多重介面之半導體元件的分析方法Method for analyzing semiconductor components with multiple interfaces

本發明係有關於一種交流阻抗之分析方法，特別是指一種多重介面之半導體元件的分析方法。The invention relates to an analysis method of alternating current impedance, in particular to an analysis method of a semiconductor element with multiple interfaces.

查，太陽能電池又被稱為半導體太陽能電池，其係透過光電半導體薄片接收太陽光後，將之轉換為電壓及電流。而於太陽能電池發展之過程中，最重要之課題係在於為能提昇光電轉換效率。以三接面太陽能電池（triple-junction solar cells, TJSCs）為例，其係為目前被認為具有良好光電轉換效率之太陽能電池。惟，基於三接面太陽能電池中之子電池操作係相互影響，若無法實際了解個別子電池間之電性，將會無法使太陽能電池具有較佳之轉換效率。It is also known as a semiconductor solar cell, which converts sunlight into a voltage and current after receiving sunlight through an optoelectronic semiconductor sheet. In the process of solar cell development, the most important issue is to improve the photoelectric conversion efficiency. Take, for example, triple-junction solar cells (TJSCs), which are currently considered to have good photoelectric conversion efficiency. However, based on the mutual influence of the sub-battery operation in the three-junction solar cell, if the electrical properties between the individual sub-cells cannot be actually understood, the solar cell will not have a better conversion efficiency.

目前技術係以測量阻抗作為分析太陽能電池內不同層或不同介面之工具。一般而言，係以奈奎斯特圖（Nyquist plot）或頻譜圖（spectrum plot）作為研究太陽能電池內部電荷動態之工作，其中，奈奎斯特圖係以隨不同之頻率(f)下阻抗虛部(Z’’)相對阻抗實部(Z’)作圖；而頻譜圖係分別以阻抗實部(Z’)與阻抗虛部(Z’’)相對log f作圖。然而，對於多接面之太陽能電池來說，各該接面之特徵圖型於奈奎斯特圖或頻譜圖上係會相互重疊，導致僅能表現出單一峰之結果，換言之，以複數阻抗（complex impedance, Z）所得到之奈奎斯特圖或頻譜圖係無法作為用以了解太陽能電池內部電荷狀態之工具，造成目前技術係無法提供能夠有效分析多重介面之半導體元件的電荷狀態，自無法藉由目前技術以非破壞之方式達到改善太陽能電池效率之功效。Current technology uses measured impedance as a tool for analyzing different layers or different interfaces within a solar cell. In general, Nyquist plots or spectrum plots are used to study the internal charge dynamics of solar cells. The Nyquist plots are impedances with different frequencies (f). The imaginary part (Z'') is plotted against the real part of the impedance (Z'); and the spectrogram is plotted as the relative log f of the real part of the impedance (Z') and the imaginary part of the impedance (Z''). However, for a multi-junction solar cell, the characteristic patterns of the junctions overlap each other on the Nyquist diagram or the spectrogram, resulting in only a single peak result, in other words, a complex impedance ( Complex impedance, Z) The Nyquist diagram or spectrogram obtained cannot be used as a tool to understand the internal charge state of the solar cell, which causes the current technology system to fail to provide the charge state of the semiconductor component capable of effectively analyzing multiple interfaces. The efficacy of improving solar cell efficiency is achieved in a non-destructive manner by current technology.

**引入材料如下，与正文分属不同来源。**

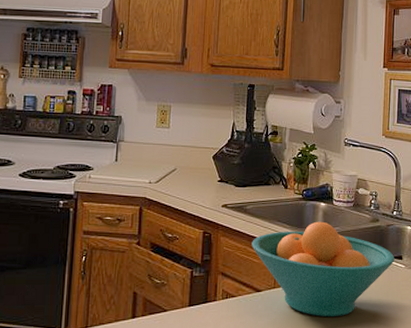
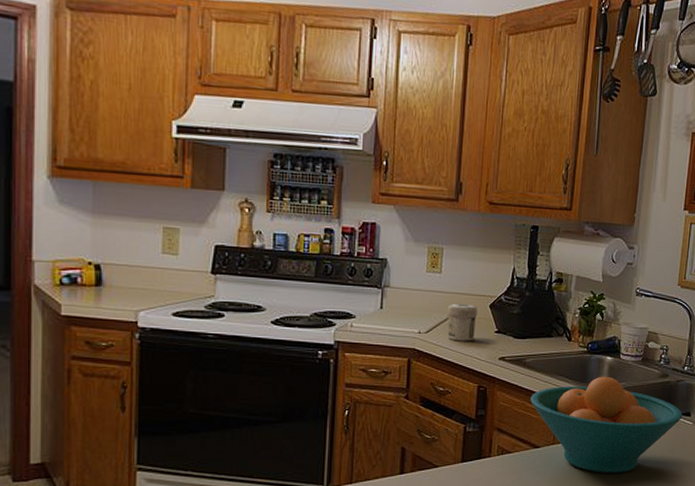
jar: none [175,155,202,190] -> present [447,303,477,342]

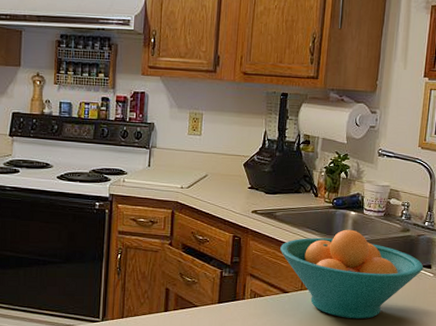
jar: present [447,303,477,342] -> none [206,162,233,196]

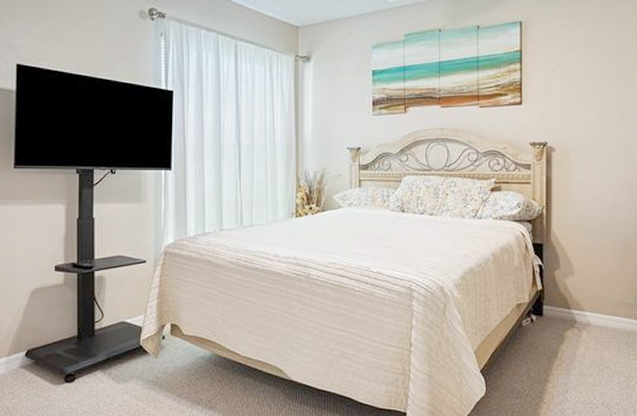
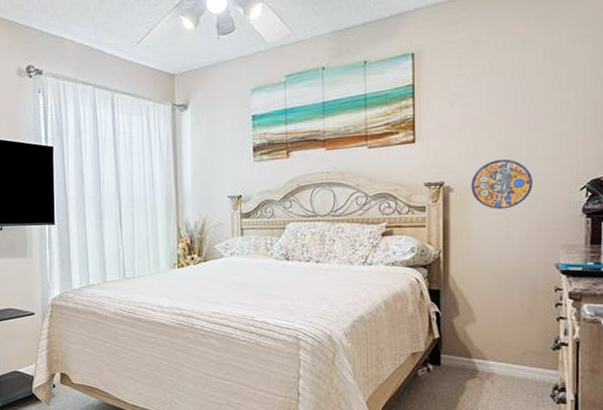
manhole cover: none [571,123,624,169] -> present [471,159,533,209]

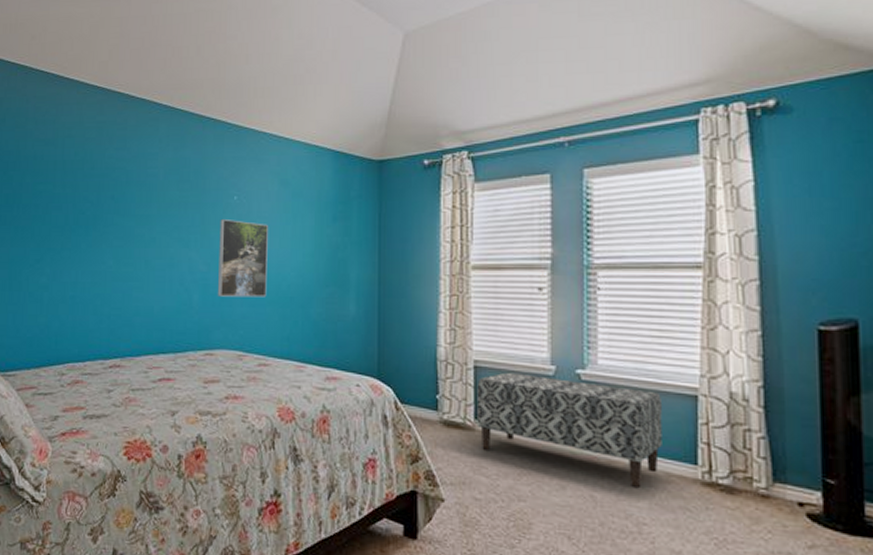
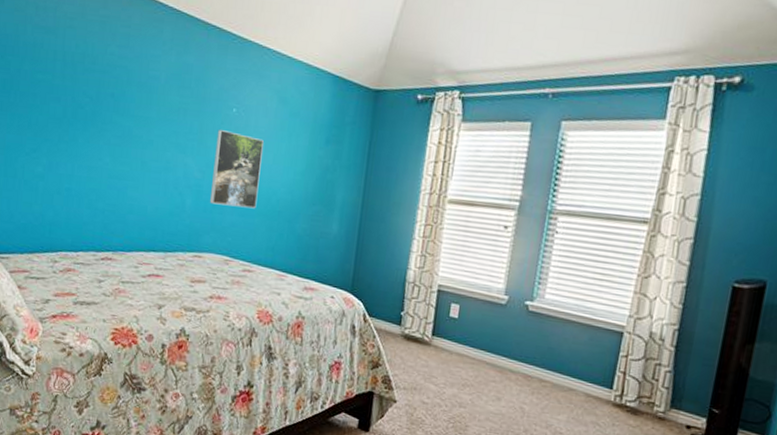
bench: present [477,372,662,487] -> none [433,297,593,403]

因此，本發明之主要目的即係在於提供一種多重介面之半導體元件的分析方法，其使具有多重介面之半導體元件以奈奎斯特圖或頻譜圖等圖譜表達時，能夠顯現出其子元件之特徵圖形，以達到辨識及分析各該子元件之電阻、電容或電感值之功效。SUMMARY OF THE INVENTION Accordingly, it is a primary object of the present invention to provide a method for analyzing a semiconductor device having multiple interfaces, which can exhibit a sub-element when a semiconductor device having multiple interfaces is expressed in a spectrum such as a Nyquist diagram or a spectrogram. Feature graphics to achieve the ability to identify and analyze the resistance, capacitance or inductance of each sub-element.

本發明之另一目的係在於提供一種多重介面之半導體元件的分析方法，其係能夠作為改善以多個半導體元件組成產品效能之工具，例如透過本發明所揭分析方法係能改善太陽能電池之設計，以達到提昇光電轉換效率之功效。Another object of the present invention is to provide a method for analyzing a semiconductor device having multiple interfaces, which can be used as a tool for improving the performance of a product composed of a plurality of semiconductor elements, for example, the design of the solar cell can be improved by the analysis method disclosed in the present invention. In order to achieve the effect of improving photoelectric conversion efficiency.

緣是，為達上述之目的，本發明所提供多重介面之半導體元件的分析方法，主要之技術特徵係在於使用元件之電模數繪製圖譜，以使圖譜中能夠顯現各該元件之特徵圖形。For the purpose of the above, the analysis method of the semiconductor device of the multiple interface provided by the present invention is mainly characterized in that the pattern is drawn using the electrical modulus of the component so that the characteristic pattern of each component can be visualized in the spectrum.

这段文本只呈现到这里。